Lawrence Andreasen
- Andreasen in 1964, with bronze medal

Personal information
- Full name: Lawrence Edwin Andreasen
- Nickname: Larry
- Born: November 13, 1945 Long Beach, California, U.S.
- Died: October 26, 1990 (aged 44) Los Angeles, California, U.S.
- Occupation: Diver

Medal record
Men's diving
Representing United States
Olympic Games
| Bronze medal – third place | 1964 Tokyo | Springboard |

= Lawrence Andreasen =

American diver (1945–1990)

Lawrence Edwin "Larry" Andreasen (November 13, 1945 – October 26, 1990) was an American diver. He represented his country at the 1964 Summer Olympics in Tokyo, where he received the bronze medal in springboard diving.

==Life==
===Competition===
Andreasen started diving at the age of 14; his first dive was into the backyard pool of 1952 and 1956 Olympic diving champion Pat McCormick and her husband Glenn, whose house was on Andreasen's Seal Beach newspaper delivery route. When he was 17, Andreasen won a California state championship and the Amateur Athletic Union (AAU) national junior and senior springboard championships, and finished second in the AAU 10 metre platform dive. He was later selected for the AAU team competing against a Japanese team in 1963, where he beat Toshio Yamano, Japan's representative for the 1960 3 metre springboard competition.
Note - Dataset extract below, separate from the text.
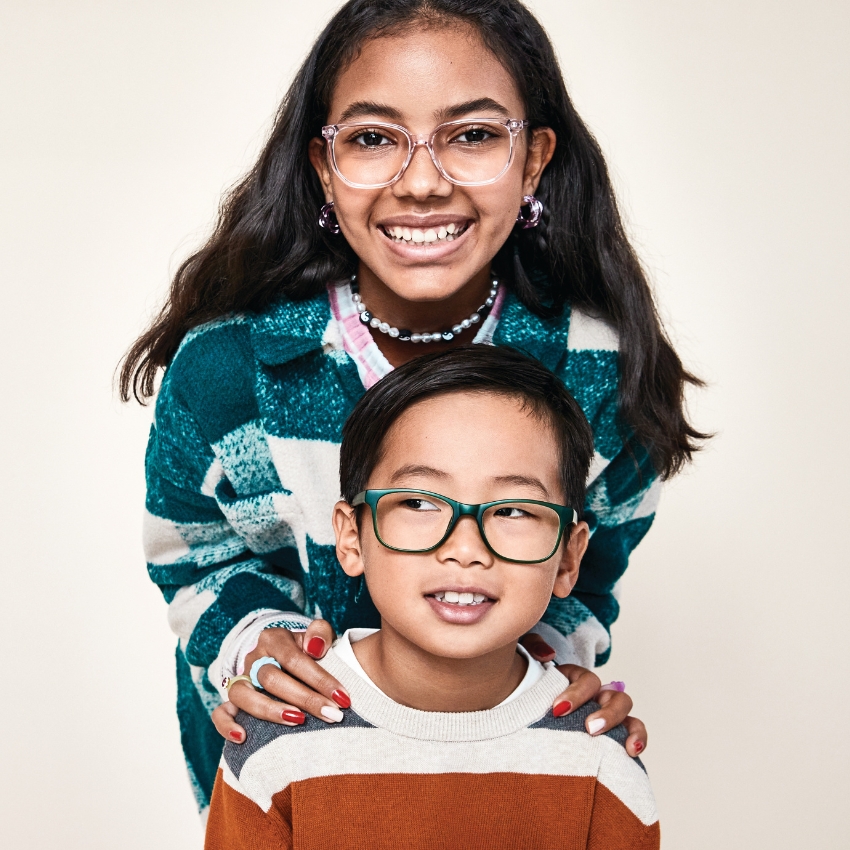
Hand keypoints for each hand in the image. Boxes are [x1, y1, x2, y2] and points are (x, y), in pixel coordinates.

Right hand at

Andreasen's Tokyo 1964 finish capped an Olympic springboard diving medal sweep for the American team, with Ken Sitzberger and Frank Gorman placing first and second, respectively. Gorman had beaten Andreasen (second) and Sitzberger (third) at the U.S. Olympics trials the previous month. Just before his turn on the diving board, the Japanese diver ahead of him struck the board, and Andreasen jumped into the pool to pull him out.

===Exhibition===
Andreasen was also noted for his exhibition diving, showcasing his talents at the dedication ceremonies for the Peck Park swimming pool in San Pedro in 1962. When the Cunard Line's Queen Mary ocean liner was permanently retired in Long Beach harbor in 1967 as a tourist attraction, at the grand opening festivities Andreasen dove off the ship's bridge into the harbor, delighting the crowd although the impact heavily bruised his entire upper body for days afterward.

===Bridges and death===
In later years, Andreasen attempted on several occasions to set the record for the highest dive from a bridge. On September 29, 1988 he successfully jumped 160 ft from the Gerald Desmond Bridge in Long Beach, California. A 4 ft overhang meant he could not attempt a dive headfirst, thus preventing him from breaking the record. He was cited for an infraction by the police for this undertaking, and he swore off further attempts, saying "I've had it with diving ... That's it, I'm retired" from the hospital where he was taken after the fall temporarily paralyzed his chest and arms.

In December 1988, he was talked down by police from the Vincent Thomas Bridge in Los Angeles in another attempt to break the record, later saying he "just wanted to see if he had the old Olympic stuff." Andreasen was arrested for trespassing at the same bridge in April 1989, and he was committed to Metropolitan State Hospital for his safety in March 1990, but was reported missing late in the evening of October 25. On October 26, 1990, Andreasen was killed after apparently diving from the 385 ft west tower of the same bridge. His death was ruled an accident.